Please duplicate the lines of data below exactly, leaving out the pictures.

━━━━━ Data for this exercise ━━━━━

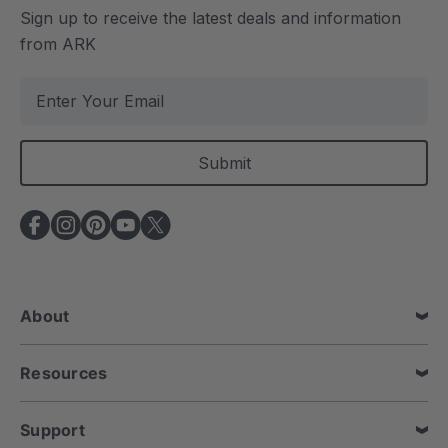
Sign up to receive the latest deals and information
from ARK
E
m
a
i
l
A
d
d
r
e
About
s
s
Resources
Support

━━━━━

- Result for this exercise:
Sign up to receive the latest deals and information
from ARK
E
m
a
i
l
A
d
d
r
e
About
s
s
Resources
Support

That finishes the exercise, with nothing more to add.